Illinois Chief Justice Under Fire
February 20th, 2013
In some elections, opponents of a sitting Supreme Court Justice will target the incumbent because of one or two controversial decisions—for example, the conservatives who are trying to remove three Iowa Supreme Court justices because of their vote to overturn a ban on same-sex marriages. But voting against a judge because of one specific decision is troubling, for a couple of reasons.
First, although the voter may not agree with one specific high-profile decision by a given judge, there may be dozens of other decisions—less publicized, but no less important—in which the judge made decisions that the voter would agree with. And second, if judges believe that their jobs are in jeopardy based on one controversial decision, they may be overly influenced by poll numbers and decide high-profile cases based on what is popular, rather than exercising their independent interpretation of the applicable law.
But it makes more sense to make a voting decision based on a judge’s pattern of decisions in a certain category of cases that matter to the voter—for example, if the judge consistently votes against criminal defendants in close cases of criminal procedure. In that case, the judge has demonstrated that she tends to interpret a defendant’s rights somewhat narrowly—and a voter can logically assume that the judge will continue to vote that way in the future.
At first, the movement to remove Chief Justice Kilbride from the Illinois Supreme Court appears to be based on the first, flawed motive. Earlier this year, Justice Kilbride joined a four-justice majority that struck down a state law limiting damages in medical malpractice cases—angering business interests and medical special interests alike. Opponents of Justice Kilbride responded by beginning a campaign to unseat him.

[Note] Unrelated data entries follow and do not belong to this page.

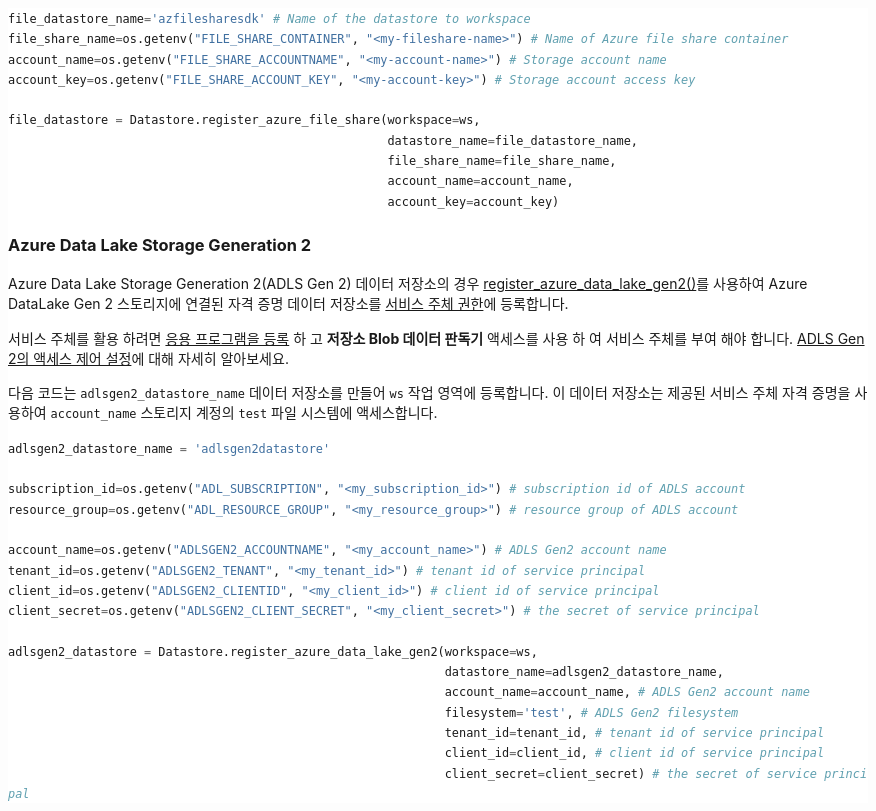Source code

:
 ```Python
file_datastore_name='azfilesharesdk' # Name of the datastore to workspace
file_share_name=os.getenv("FILE_SHARE_CONTAINER", "<my-fileshare-name>") # Name of Azure file share container
account_name=os.getenv("FILE_SHARE_ACCOUNTNAME", "<my-account-name>") # Storage account name
account_key=os.getenv("FILE_SHARE_ACCOUNT_KEY", "<my-account-key>") # Storage account access key

file_datastore = Datastore.register_azure_file_share(workspace=ws,
                                                     datastore_name=file_datastore_name, 
                                                     file_share_name=file_share_name, 
                                                     account_name=account_name,
                                                     account_key=account_key)
```

### <a name="azure-data-lake-storage-generation-2"></a>Azure Data Lake Storage Generation 2

Azure Data Lake Storage Generation 2(ADLS Gen 2) 데이터 저장소의 경우 [register_azure_data_lake_gen2()](https://docs.microsoft.com/python/api/azureml-core/azureml.core.datastore.datastore?view=azure-ml-py#register-azure-data-lake-gen2-workspace--datastore-name--filesystem--account-name--tenant-id--client-id--client-secret--resource-url-none--authority-url-none--protocol-none--endpoint-none--overwrite-false-)를 사용하여 Azure DataLake Gen 2 스토리지에 연결된 자격 증명 데이터 저장소를 [서비스 주체 권한](https://docs.microsoft.com/azure/active-directory/develop/howto-create-service-principal-portal)에 등록합니다. 

서비스 주체를 활용 하려면 [응용 프로그램을 등록](https://docs.microsoft.com/azure/active-directory/develop/app-objects-and-service-principals) 하 고 **저장소 Blob 데이터 판독기** 액세스를 사용 하 여 서비스 주체를 부여 해야 합니다. [ADLS Gen 2의 액세스 제어 설정](https://docs.microsoft.com/azure/storage/blobs/data-lake-storage-access-control)에 대해 자세히 알아보세요. 

다음 코드는 `adlsgen2_datastore_name` 데이터 저장소를 만들어 `ws` 작업 영역에 등록합니다. 이 데이터 저장소는 제공된 서비스 주체 자격 증명을 사용하여 `account_name` 스토리지 계정의 `test` 파일 시스템에 액세스합니다.

```python 
adlsgen2_datastore_name = 'adlsgen2datastore'

subscription_id=os.getenv("ADL_SUBSCRIPTION", "<my_subscription_id>") # subscription id of ADLS account
resource_group=os.getenv("ADL_RESOURCE_GROUP", "<my_resource_group>") # resource group of ADLS account

account_name=os.getenv("ADLSGEN2_ACCOUNTNAME", "<my_account_name>") # ADLS Gen2 account name
tenant_id=os.getenv("ADLSGEN2_TENANT", "<my_tenant_id>") # tenant id of service principal
client_id=os.getenv("ADLSGEN2_CLIENTID", "<my_client_id>") # client id of service principal
client_secret=os.getenv("ADLSGEN2_CLIENT_SECRET", "<my_client_secret>") # the secret of service principal

adlsgen2_datastore = Datastore.register_azure_data_lake_gen2(workspace=ws,
                                                             datastore_name=adlsgen2_datastore_name,
                                                             account_name=account_name, # ADLS Gen2 account name
                                                             filesystem='test', # ADLS Gen2 filesystem
                                                             tenant_id=tenant_id, # tenant id of service principal
                                                             client_id=client_id, # client id of service principal
                                                             client_secret=client_secret) # the secret of service principal
```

But in Kilbride’s case, the drive to oust him is based on more than just one high-profile case. Choose Your Judges has analyzed hundreds of Kilbride’s decisions, focusing on non-unanimous cases, in which reasonable judges can disagree about the interpretation of the applicable law. Over the past nine years, Justice Kilbride has participated in twenty-five non-unanimous personal injury cases, and has voted in favor of the individual plaintiff in sixteen of those cases. Over the same time period, he has participated in six non-unanimous medical malpractice cases, and ruled in favor of the plaintiff in four of those six cases. Thus, when the law is ambiguous or open to interpretation, Justice Kilbride tends to come down on the side of the injured individual rather than the corporation, doctor, or hospital that allegedly caused the injury.
Of course, since Kilbride is a Justice on the Illinois Supreme Court, his votes in these cases affect more than just the parties in the case—when Kilbride joins a majority, he is helping to create a legal precedent which will affect all 13 million citizens of the state of Illinois.